[darcs-users] DRAFT Proposal: Navigating the space of versions using Tree hashes

Thu Sep 9 03:26:50 UTC 2010

On Mon, Sep 6, 2010 at 7:08 AM, Eric Kow <kowey at darcs.net> wrote:

> Thanks for posting the links!  Now that you have issue992 as background,
> would you mind researching prior discussions to help us avoid covering
> old ground?  Perhaps what would be most useful is a summary of proposals so far
> (note the one by David) and what how your proposal differs from it.

That should be pretty clear if you read my proposal or glance at the
older proposals.  My proposal does not use the context to generate the
hash but instead the pristine state.  Everything else is an
implication of that.

If you haven't read my proposal (and you indicated you haven't) then I
guess you might not spot that.

> I'm not sure what the second hash corresponds to, if it's pristine or if
> it's just the hash of the inventory contents, but in either case they
> would both uniquely identify equivalent repository states, unless I
> misunderstand.  If anybody finds out what the hash is in tag
> subinventory files, maybe updating http://wiki.darcs.net/Hashes could be
> a good idea

I'm pretty sure that prior to using hashed storage darcs never stored
a hash of any states.  David would have treated a hash of a tag to be
equivalent in meaning.

> The trickiness is that Darcs repositories can often have patches in
> different order from each other -- that's the whole point -- but I'm not
> sure how important that is in practice.  I think a lot of the previous
> discussion goes back into how to deal with this fact, and that minimal
> contexts tend to come up.

My proposal intentionally avoids both of those things (order of
inventory and the mystical "minimal context", which has never been
shown to exist), as I was aware of those past discussions.  It avoids
those because that seems to be exactly where the discussion always
stagnated in the past.

> Sorry, I haven't gotten around to reading the meat of your proposal yet.
> Hopefully later :-)

I'm assuming you didn't read the IRC discussion either.  We came to
the conclusion that it's actually really easy to get identical
pristine states from different *sets* of patches.  Meaning, not just
different permutations of the inventory.  This essentially means it's
meaningless to talk about identical pristine state.  When I wrote the
proposal I was well aware it's possible but I was thinking that such
cases are rare enough to ignore.  Petr pointed out that conflict
resolution is a time when it's actually kind of likely to happen.
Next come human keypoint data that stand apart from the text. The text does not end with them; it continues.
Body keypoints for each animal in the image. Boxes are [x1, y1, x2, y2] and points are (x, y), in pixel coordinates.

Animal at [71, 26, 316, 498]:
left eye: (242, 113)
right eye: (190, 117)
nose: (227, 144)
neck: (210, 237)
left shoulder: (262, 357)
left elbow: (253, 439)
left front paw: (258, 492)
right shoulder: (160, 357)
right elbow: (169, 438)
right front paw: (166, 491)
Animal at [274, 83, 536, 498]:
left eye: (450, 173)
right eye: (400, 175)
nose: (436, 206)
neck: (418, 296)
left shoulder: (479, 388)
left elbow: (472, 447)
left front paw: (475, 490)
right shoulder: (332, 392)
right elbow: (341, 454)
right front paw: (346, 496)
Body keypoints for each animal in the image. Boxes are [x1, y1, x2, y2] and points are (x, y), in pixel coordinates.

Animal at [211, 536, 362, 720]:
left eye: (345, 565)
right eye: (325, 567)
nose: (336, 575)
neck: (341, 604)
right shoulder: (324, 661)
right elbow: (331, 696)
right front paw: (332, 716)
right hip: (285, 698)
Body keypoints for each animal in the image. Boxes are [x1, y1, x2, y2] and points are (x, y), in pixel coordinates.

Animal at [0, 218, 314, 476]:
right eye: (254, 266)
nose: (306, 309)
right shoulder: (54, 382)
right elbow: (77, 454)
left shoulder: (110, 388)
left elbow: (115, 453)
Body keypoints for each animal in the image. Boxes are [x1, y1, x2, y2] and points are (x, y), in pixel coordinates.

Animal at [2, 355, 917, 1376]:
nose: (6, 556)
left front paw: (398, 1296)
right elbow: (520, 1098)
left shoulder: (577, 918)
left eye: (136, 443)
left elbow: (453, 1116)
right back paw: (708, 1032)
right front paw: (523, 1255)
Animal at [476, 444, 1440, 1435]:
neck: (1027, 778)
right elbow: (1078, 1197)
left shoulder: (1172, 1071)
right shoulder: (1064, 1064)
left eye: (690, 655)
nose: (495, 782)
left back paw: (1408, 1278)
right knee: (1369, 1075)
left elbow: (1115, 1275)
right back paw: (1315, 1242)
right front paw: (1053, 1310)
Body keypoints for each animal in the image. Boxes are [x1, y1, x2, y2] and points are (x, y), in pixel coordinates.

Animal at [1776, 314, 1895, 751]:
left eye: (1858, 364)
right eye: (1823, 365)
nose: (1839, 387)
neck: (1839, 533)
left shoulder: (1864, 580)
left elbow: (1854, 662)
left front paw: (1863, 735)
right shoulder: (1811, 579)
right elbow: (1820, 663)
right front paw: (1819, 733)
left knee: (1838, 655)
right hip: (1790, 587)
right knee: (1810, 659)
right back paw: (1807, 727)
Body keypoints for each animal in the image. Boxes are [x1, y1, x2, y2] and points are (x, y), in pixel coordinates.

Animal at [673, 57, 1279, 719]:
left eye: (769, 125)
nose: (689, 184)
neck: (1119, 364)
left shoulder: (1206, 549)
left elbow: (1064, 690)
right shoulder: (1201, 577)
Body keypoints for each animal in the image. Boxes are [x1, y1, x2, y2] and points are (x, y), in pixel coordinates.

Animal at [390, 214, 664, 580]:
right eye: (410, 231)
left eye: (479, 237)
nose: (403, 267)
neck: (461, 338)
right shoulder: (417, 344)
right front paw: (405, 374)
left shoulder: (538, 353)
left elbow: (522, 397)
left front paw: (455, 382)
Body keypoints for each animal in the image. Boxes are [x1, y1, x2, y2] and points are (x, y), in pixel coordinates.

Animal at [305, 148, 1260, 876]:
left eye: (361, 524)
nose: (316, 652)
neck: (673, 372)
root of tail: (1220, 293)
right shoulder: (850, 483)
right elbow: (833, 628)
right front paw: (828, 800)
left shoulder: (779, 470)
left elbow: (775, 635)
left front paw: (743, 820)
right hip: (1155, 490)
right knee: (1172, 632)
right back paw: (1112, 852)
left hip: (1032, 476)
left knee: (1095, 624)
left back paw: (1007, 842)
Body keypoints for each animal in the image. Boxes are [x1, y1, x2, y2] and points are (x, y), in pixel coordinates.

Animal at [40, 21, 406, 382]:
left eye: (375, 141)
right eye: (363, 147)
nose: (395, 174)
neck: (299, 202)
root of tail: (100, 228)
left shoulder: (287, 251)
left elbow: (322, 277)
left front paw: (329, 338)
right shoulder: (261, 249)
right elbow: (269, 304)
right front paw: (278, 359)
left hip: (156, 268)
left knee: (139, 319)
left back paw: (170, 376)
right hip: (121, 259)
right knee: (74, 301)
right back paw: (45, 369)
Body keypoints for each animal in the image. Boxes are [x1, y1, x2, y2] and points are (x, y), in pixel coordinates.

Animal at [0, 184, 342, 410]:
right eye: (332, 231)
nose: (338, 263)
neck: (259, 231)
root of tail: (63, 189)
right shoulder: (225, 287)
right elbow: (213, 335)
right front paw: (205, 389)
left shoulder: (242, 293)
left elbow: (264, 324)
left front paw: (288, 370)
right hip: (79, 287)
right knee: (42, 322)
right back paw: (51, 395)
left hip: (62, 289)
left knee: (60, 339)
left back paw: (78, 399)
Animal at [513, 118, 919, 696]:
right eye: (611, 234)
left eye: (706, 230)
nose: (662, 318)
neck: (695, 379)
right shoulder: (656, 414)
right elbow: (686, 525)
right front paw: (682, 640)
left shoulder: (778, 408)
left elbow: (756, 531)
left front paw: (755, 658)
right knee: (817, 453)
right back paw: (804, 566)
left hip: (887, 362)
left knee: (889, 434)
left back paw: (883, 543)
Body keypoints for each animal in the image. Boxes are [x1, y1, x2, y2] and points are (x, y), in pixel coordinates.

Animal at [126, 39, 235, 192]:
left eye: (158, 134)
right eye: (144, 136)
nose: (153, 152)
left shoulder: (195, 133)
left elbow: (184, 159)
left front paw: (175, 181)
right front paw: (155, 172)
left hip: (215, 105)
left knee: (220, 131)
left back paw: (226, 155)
It was generally agreed that hashing the inventory leads to the right
solution.  It's hard to say what order the inventory will be in, so as
a relaxation of hashing the inventory, it was suggested that we could
sort patchinfos and then hash the inventory.  Hashing the entire
inventory might be expensive.  The proposed actual implementation
schemes use optimizations such as only hashing the inventory after the
most recent tag. Personally, I'm not convinced that those
optimizations are guaranteed to work.  Perhaps incremental hashes of
the inventory could be used instead.  Also, Initially I thought that
sorting the patch infos before hashing was problematic, but I'm less
concerned about that now.  I was thinking it was an aggressive over
approximation of the property that your repo is defined by the set of
patches.  Now I think it may be fine.

So it seems that this proposal doesn't work but maybe the old proposal
of using hashes of patchinfos could be resurrected in a way that
doesn't lead to dead-end discussions about "minimal context".

Jason